## Situation maps – some examples

Warning: This post is a bit more technical than my usual fare!

The most esoteric addition to the ’20 games in’ report - which the feedback I received suggested needed further explanation – was the Situation Map, so I thought I’d share a few examples of how they’re used. I created them out of a need to compactly visualise the data I’d collected on how often teams found themselves in certain match situations and how they tended to respond, which varied greatly across the Football League.

The 5 situations I chose (in descending order of desirability) were:

• Leading by 2 or more goals
• Leading by a single goal
• Drawing
• Trailing by a single goal
• Trailing by 2 or more goals

There didn’t seem any point in looking at margins of more than 2 goals, as these are quite rare. There are obviously only 3 ways in which one of these situations can be resolved:

• The team scores
• Their opponents score
• The match ends without anyone else scoring

The most space-efficient way I could come up with to combine this data was to adapt a ‘tree map’ (like the one used in David McCandless’ billion-dollar-o-gram) but using two separate axes rather than just the area:

• The horizontal shows the proportion of time spent in each of the 5 match situations
• The vertical shows the proportion of the 3 outcomes for each situation

I did consider making the horizontal axis show the number of instances a team was in each situation rather than the time spent in it, which would be a ‘purer’ comparison, but using the latter gives an additional insight into how long each situation is maintained. Let’s look at an example to see how this can be interpreted – I’ve chosen Peterborough as their map illustrates its use quite neatly:

So we have the goal difference for each of the 5 situations across the top and the 3 outcomes down the left side, both colour-coded with blue being good and red bad, with the opposite sides in each case showing 10%-sized notches to help quantify the size of each segment. The darker shaded blue and red segments show goals that affect the outcome of a match, i.e. where one team equalises or takes the lead.

Here are the main observations which can be derived from this:

• The leftmost column comes up to the first notch, denoting that Peterborough spend 10% of the time losing by 2 goals or more, which obviously isn’t ideal but at least it’s the thinnest column.
• The next column is a bit more depressing – the small blue slice at the top tells us that when Peterborough go a goal down they rarely score an equaliser (this happens in just 12% of these situations). If you look at their statistics in more detail, you’ll see that even the goals they scored here were only temporary respites: they’re the only Football League side yet to take any points from losing positions.

**THE INPUT:**
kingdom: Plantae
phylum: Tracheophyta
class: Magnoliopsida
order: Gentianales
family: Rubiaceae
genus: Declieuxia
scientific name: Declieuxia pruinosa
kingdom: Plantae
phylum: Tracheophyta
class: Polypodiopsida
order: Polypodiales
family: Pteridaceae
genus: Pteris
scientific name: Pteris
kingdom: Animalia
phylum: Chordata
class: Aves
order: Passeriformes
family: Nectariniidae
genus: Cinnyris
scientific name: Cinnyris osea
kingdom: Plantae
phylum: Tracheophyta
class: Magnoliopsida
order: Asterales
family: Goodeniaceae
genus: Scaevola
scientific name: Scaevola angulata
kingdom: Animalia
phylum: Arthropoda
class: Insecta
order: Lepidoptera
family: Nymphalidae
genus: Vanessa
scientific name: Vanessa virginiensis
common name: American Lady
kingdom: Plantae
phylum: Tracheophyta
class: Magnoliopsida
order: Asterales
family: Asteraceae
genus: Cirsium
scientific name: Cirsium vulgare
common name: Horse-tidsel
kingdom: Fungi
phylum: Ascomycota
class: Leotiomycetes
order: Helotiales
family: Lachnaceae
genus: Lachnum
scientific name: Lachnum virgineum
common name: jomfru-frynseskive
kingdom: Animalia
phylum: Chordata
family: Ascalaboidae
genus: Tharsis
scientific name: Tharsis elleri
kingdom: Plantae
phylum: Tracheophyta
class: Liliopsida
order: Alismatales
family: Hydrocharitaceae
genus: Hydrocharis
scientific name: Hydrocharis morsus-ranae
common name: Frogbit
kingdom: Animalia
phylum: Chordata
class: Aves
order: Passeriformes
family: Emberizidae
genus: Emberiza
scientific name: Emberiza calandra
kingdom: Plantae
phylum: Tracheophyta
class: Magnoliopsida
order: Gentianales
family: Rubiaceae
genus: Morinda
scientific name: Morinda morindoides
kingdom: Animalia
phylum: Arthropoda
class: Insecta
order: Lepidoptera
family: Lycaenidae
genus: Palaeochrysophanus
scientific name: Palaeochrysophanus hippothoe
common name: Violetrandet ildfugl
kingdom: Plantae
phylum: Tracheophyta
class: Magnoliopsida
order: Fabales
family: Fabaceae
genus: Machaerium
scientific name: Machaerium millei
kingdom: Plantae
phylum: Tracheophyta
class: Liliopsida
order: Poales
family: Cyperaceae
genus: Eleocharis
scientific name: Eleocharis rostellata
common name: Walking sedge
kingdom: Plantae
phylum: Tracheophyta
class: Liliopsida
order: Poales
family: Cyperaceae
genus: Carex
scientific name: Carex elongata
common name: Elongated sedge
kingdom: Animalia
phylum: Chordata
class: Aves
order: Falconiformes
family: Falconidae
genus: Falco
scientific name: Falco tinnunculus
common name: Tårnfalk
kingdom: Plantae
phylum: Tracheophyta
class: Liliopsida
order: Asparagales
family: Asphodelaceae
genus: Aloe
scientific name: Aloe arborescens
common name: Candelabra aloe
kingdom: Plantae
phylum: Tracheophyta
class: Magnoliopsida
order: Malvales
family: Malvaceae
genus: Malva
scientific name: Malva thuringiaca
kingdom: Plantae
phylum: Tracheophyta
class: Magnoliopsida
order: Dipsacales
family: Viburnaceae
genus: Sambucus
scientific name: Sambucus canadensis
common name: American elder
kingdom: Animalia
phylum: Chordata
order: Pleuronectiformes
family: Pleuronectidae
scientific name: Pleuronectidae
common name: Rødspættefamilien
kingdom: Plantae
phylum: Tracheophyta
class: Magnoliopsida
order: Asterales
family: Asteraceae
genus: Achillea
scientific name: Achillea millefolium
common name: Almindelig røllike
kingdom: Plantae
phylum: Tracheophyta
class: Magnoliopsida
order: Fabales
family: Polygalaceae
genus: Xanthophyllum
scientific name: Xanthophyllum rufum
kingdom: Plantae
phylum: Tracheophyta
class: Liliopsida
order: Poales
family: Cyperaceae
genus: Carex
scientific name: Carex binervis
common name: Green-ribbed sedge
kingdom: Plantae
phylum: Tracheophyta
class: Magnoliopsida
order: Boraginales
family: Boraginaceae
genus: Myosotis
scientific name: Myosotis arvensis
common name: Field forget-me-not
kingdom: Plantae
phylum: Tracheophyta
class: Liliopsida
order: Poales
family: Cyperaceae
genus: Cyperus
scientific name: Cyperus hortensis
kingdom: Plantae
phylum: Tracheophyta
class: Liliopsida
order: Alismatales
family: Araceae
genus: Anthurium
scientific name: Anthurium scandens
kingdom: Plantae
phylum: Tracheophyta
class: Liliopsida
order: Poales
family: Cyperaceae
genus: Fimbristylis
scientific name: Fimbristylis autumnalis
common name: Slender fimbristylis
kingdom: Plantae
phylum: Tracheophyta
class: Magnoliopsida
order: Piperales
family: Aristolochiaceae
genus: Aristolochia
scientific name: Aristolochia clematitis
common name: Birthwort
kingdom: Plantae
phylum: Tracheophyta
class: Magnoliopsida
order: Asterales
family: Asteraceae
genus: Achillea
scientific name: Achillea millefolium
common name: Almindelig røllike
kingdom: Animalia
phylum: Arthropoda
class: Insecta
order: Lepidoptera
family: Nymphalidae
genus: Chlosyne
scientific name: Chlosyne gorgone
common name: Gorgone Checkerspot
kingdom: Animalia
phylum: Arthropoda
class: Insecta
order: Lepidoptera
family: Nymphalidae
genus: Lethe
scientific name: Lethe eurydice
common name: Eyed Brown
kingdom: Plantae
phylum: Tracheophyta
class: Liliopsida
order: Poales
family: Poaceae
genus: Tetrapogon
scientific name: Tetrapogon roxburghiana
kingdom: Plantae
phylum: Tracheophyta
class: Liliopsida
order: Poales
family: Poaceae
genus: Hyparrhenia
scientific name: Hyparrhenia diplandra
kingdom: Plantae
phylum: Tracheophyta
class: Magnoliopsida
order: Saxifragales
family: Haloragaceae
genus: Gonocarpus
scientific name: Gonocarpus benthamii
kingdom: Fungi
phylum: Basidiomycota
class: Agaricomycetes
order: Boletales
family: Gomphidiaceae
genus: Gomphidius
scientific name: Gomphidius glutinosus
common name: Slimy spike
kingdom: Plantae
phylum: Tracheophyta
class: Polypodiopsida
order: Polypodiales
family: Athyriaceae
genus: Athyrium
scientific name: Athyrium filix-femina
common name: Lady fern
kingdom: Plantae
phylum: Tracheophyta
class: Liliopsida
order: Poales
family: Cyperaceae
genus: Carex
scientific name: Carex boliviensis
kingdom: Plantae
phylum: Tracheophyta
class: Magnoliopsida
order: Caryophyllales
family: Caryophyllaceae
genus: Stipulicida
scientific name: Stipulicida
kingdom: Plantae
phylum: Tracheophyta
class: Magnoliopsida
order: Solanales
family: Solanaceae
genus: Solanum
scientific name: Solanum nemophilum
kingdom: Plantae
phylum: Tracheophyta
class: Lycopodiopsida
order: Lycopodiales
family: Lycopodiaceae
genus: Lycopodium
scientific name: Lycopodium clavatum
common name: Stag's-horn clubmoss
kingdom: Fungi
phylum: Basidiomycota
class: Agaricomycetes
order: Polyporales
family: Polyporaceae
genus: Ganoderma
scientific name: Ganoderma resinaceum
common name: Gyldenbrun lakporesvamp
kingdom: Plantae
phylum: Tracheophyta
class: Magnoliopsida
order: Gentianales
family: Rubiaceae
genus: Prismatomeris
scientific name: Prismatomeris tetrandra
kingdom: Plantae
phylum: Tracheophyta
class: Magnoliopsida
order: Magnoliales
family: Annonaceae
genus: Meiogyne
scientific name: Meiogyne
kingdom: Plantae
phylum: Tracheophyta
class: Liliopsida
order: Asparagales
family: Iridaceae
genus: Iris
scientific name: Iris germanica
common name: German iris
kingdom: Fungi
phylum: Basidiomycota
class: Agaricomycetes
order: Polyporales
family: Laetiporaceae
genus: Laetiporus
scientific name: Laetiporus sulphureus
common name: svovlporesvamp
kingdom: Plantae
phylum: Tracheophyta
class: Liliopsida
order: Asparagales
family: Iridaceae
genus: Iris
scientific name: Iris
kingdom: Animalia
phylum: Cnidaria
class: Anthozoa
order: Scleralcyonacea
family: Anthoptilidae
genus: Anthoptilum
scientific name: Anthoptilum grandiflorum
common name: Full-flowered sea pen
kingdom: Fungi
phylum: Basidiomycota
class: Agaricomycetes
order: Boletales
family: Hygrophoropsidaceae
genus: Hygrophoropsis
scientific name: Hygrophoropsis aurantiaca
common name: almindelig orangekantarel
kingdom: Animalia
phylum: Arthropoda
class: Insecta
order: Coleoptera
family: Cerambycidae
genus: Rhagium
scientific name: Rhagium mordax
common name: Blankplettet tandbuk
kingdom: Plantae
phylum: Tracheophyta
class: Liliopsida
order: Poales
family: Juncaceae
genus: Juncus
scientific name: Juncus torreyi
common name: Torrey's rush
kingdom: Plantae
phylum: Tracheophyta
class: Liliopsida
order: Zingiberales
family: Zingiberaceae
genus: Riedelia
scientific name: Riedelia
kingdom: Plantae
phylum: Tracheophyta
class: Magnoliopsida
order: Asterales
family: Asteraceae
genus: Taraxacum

**WRITTEN TASKS:**
a – Retype the post on situation maps from "Warning: This post is" down to "the Football League.", both ends included.
b – Write out the listing from the line containing "family: Solanaceae" down to its last line, with "vernacular name" substituted for every "common name" and everything else left unchanged.
The post on situation maps and the listing are separate, unrelated material.

**WRITTEN RESPONSES:**
a –
Warning: This post is a bit more technical than my usual fare!

The most esoteric addition to the ’20 games in’ report - which the feedback I received suggested needed further explanation – was the Situation Map, so I thought I’d share a few examples of how they’re used. I created them out of a need to compactly visualise the data I’d collected on how often teams found themselves in certain match situations and how they tended to respond, which varied greatly across the Football League.

b –
family: Solanaceae
genus: Solanum
scientific name: Solanum nemophilum
kingdom: Plantae
phylum: Tracheophyta
class: Lycopodiopsida
order: Lycopodiales
family: Lycopodiaceae
genus: Lycopodium
scientific name: Lycopodium clavatum
vernacular name: Stag's-horn clubmoss
kingdom: Fungi
phylum: Basidiomycota
class: Agaricomycetes
order: Polyporales
family: Polyporaceae
genus: Ganoderma
scientific name: Ganoderma resinaceum
vernacular name: Gyldenbrun lakporesvamp
kingdom: Plantae
phylum: Tracheophyta
class: Magnoliopsida
order: Gentianales
family: Rubiaceae
genus: Prismatomeris
scientific name: Prismatomeris tetrandra
kingdom: Plantae
phylum: Tracheophyta
class: Magnoliopsida
order: Magnoliales
family: Annonaceae
genus: Meiogyne
scientific name: Meiogyne
kingdom: Plantae
phylum: Tracheophyta
class: Liliopsida
order: Asparagales
family: Iridaceae
genus: Iris
scientific name: Iris germanica
vernacular name: German iris
kingdom: Fungi
phylum: Basidiomycota
class: Agaricomycetes
order: Polyporales
family: Laetiporaceae
genus: Laetiporus
scientific name: Laetiporus sulphureus
vernacular name: svovlporesvamp
kingdom: Plantae
phylum: Tracheophyta
class: Liliopsida
order: Asparagales
family: Iridaceae
genus: Iris
scientific name: Iris
kingdom: Animalia
phylum: Cnidaria
class: Anthozoa
order: Scleralcyonacea
family: Anthoptilidae
genus: Anthoptilum
scientific name: Anthoptilum grandiflorum
vernacular name: Full-flowered sea pen
kingdom: Fungi
phylum: Basidiomycota
class: Agaricomycetes
order: Boletales
family: Hygrophoropsidaceae
genus: Hygrophoropsis
scientific name: Hygrophoropsis aurantiaca
vernacular name: almindelig orangekantarel
kingdom: Animalia
phylum: Arthropoda
class: Insecta
order: Coleoptera
family: Cerambycidae
genus: Rhagium
scientific name: Rhagium mordax
vernacular name: Blankplettet tandbuk
kingdom: Plantae
phylum: Tracheophyta
class: Liliopsida
order: Poales
family: Juncaceae
genus: Juncus
scientific name: Juncus torreyi
vernacular name: Torrey's rush
kingdom: Plantae
phylum: Tracheophyta
class: Liliopsida
order: Zingiberales
family: Zingiberaceae
genus: Riedelia
scientific name: Riedelia
kingdom: Plantae
phylum: Tracheophyta
class: Magnoliopsida
order: Asterales
family: Asteraceae
genus: Taraxacum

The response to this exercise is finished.